The key that makes this core-gamer friendly is that it is fair because it is luck based. Any player has a chance at the big rare prizes.

It is fair because all players can get lunch boxes from regular play. Playing the game smartly can get you lunchboxes quicker. It also feels fair because the players that pay aren’t really impacting any other player’s experience with the game. Fallout Shelter is not operating in a PvP multiplayer environment. If they were, there would be a lot of pay-to-win criticisms. Because the game is single player, Bethesda had some wiggle room with these pay-to-progress mechanics.

Hearthstone and Contest of Champions has shown that these gacha systems can give lucrative monetization potential. However, the revenue per download of Fallout Shelter over the last few months is much lower than most top grossing games. But when you consider the downloads the game got simply because it took a lighter approach to monetization, this was probably the best choice.

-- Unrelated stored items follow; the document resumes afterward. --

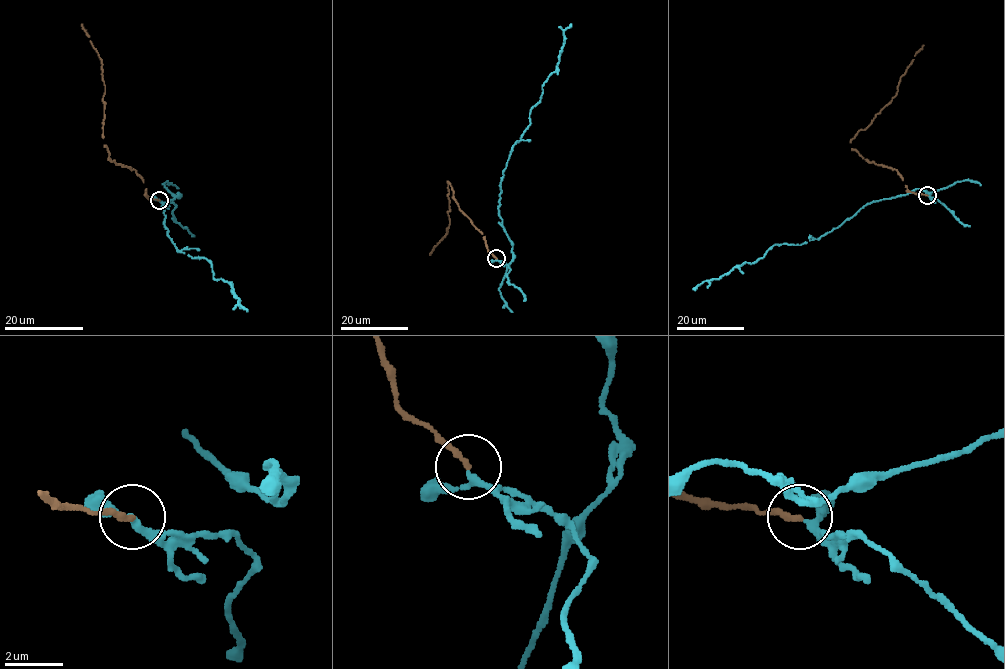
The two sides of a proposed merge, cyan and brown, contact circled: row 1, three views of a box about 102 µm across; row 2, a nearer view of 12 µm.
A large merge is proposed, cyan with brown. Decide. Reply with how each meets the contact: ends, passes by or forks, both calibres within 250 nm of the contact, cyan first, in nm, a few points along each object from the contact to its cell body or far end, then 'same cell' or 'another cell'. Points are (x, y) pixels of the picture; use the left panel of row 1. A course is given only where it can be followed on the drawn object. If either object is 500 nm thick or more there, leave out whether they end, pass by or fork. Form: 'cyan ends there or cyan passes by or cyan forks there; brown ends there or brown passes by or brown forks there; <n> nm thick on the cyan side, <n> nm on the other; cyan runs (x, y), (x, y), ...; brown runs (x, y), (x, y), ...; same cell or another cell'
cyan passes by; brown ends there; 200 nm thick on the cyan side, 200 nm on the other; cyan runs (159, 200), (173, 202), (179, 192), (162, 206), (167, 234), (179, 251), (204, 257), (247, 310); brown runs (159, 200), (147, 196), (143, 179), (134, 169), (110, 159), (103, 138), (105, 92), (102, 60), (81, 24); same cell

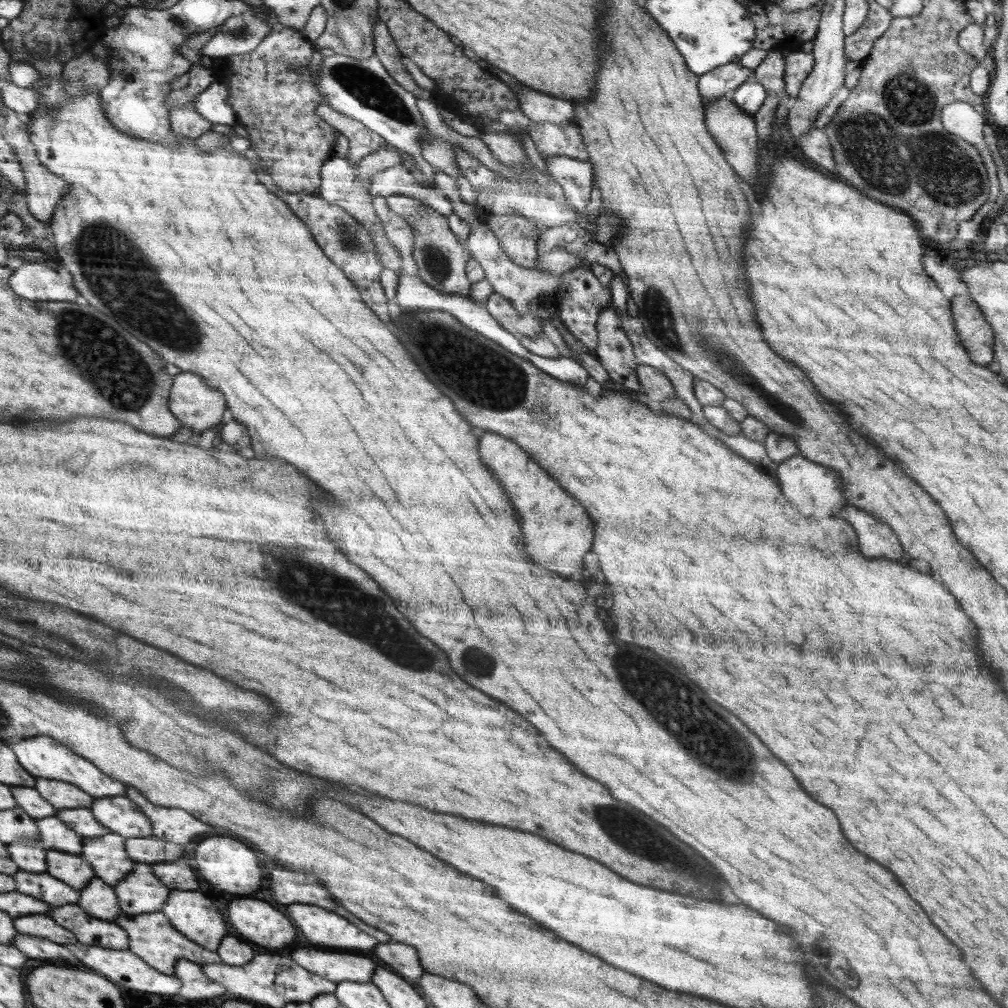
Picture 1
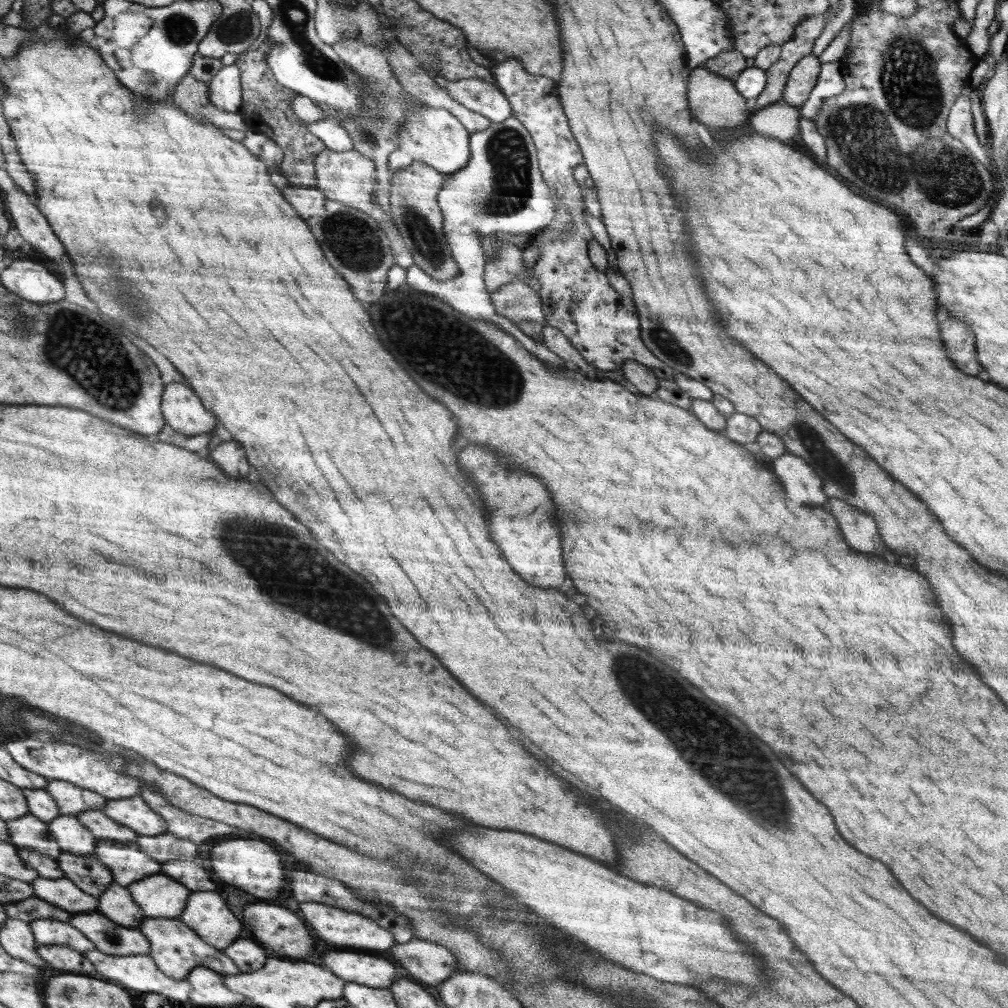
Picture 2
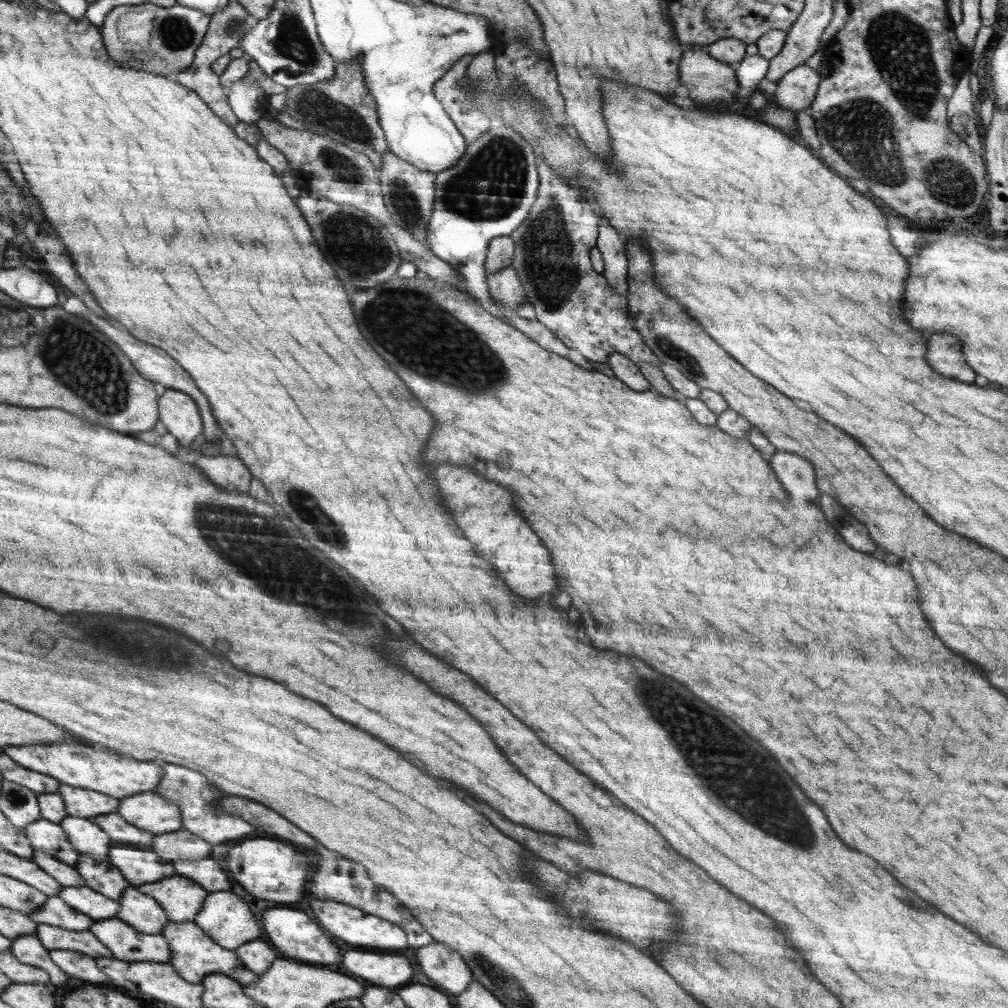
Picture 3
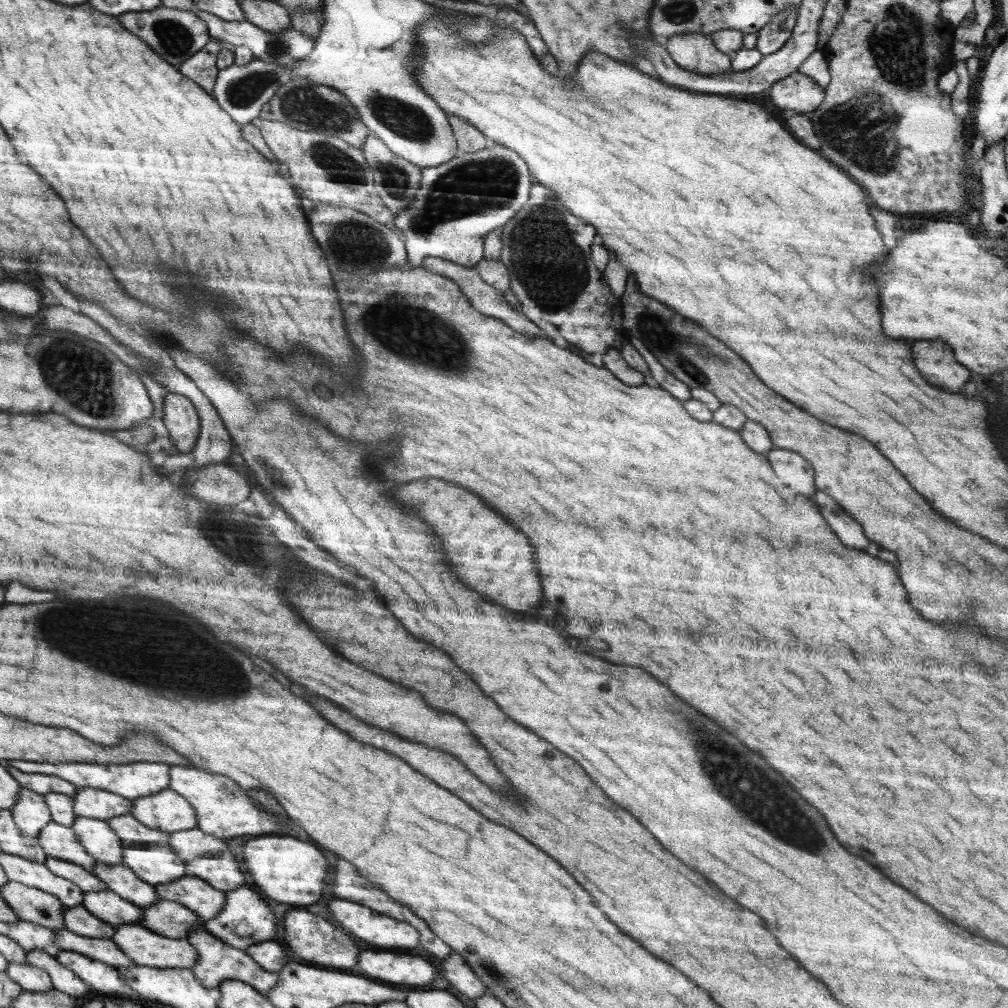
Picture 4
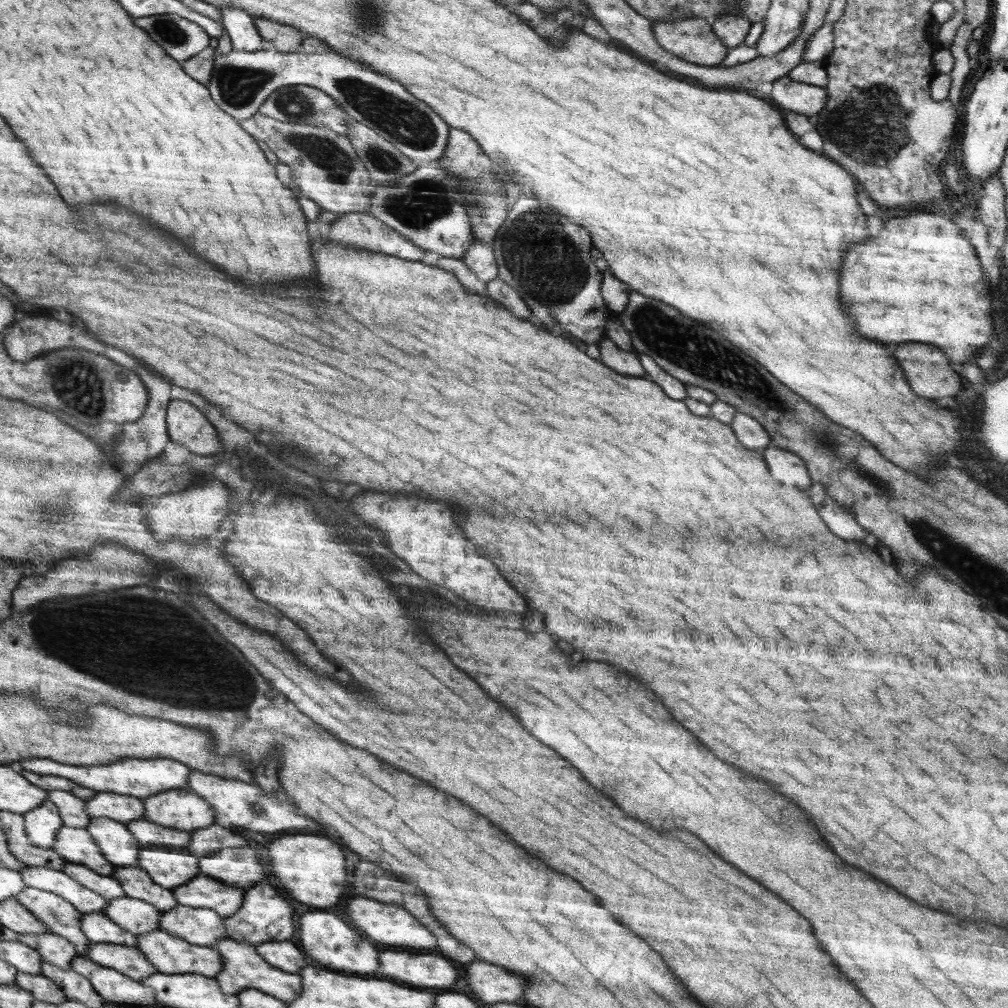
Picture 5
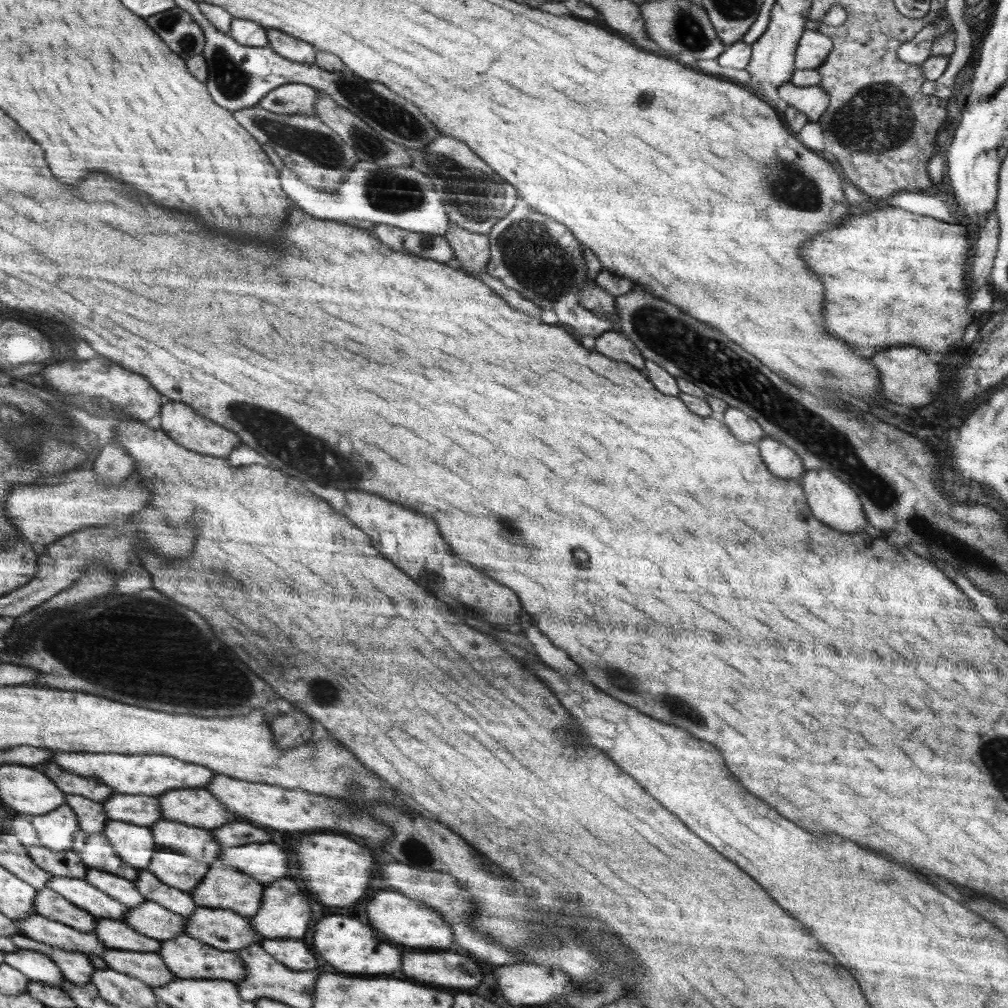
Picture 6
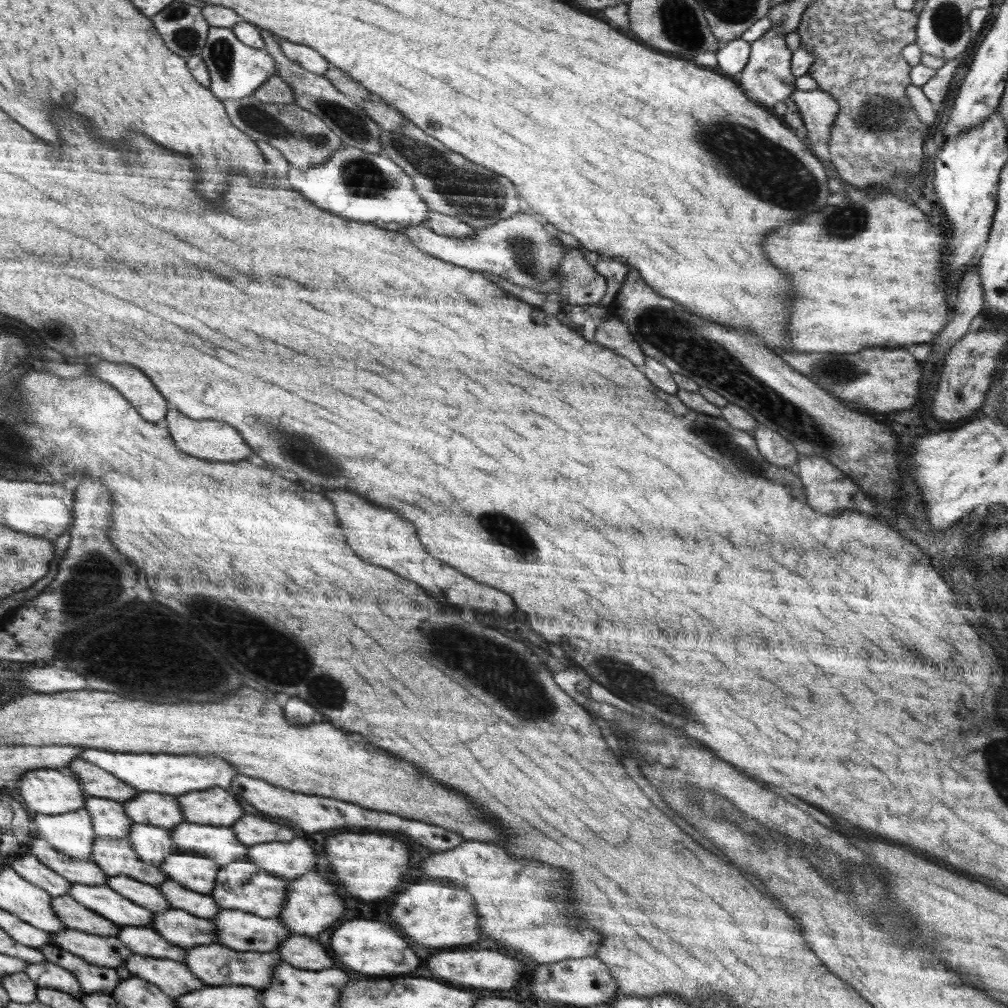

Monetization methods have far more to do with what your audience expects, rather than what would be the best way to make a buck.

The Fall of Fallout Shelter

Despite the all that I’ve praised here, the game ultimately did not sustain in the top grossing. While it initially had the support of the brand, ultimately the game didn’t stick to the top charts because of the lack of content, not pacing players enough and no social gameplay which led to low long-term retention.

From discussing with high level players, the game really only lasts for maximum 2 weeks. After this, there is no new rooms, no desire for more dwellers, no new content. No goal to achieve other than optimizing your vault’s layout. For free to play to truly work, your game must last for months (if not years).

So why should you start even considering emulating what fallout shelter built?
Why should we care what core gamers think of our game?

It comes down to your audience, and knowing what they expect and what they tolerate in free to play mechanics. Games for players of mass market match 3 games require different techniques than games for players of fallout.

What fallout shelter has shown is that the core gaming audience can be a big game changer for free to play games. This audience can grow a game overnight that can take over the top grossing charts. This audience is very likely to be the ones playing your game for months, competing at the highest level. Research is showing that the big spenders on mobile aren’t new game players, these are players that have experience playing and paying for games.

Gamers have money and are willing to spend it on games that they feel treat them fairly. So as a developer, if you’re going for a more mid-core or core audience, you have to ask yourself: What did Fallout Shelter teach you?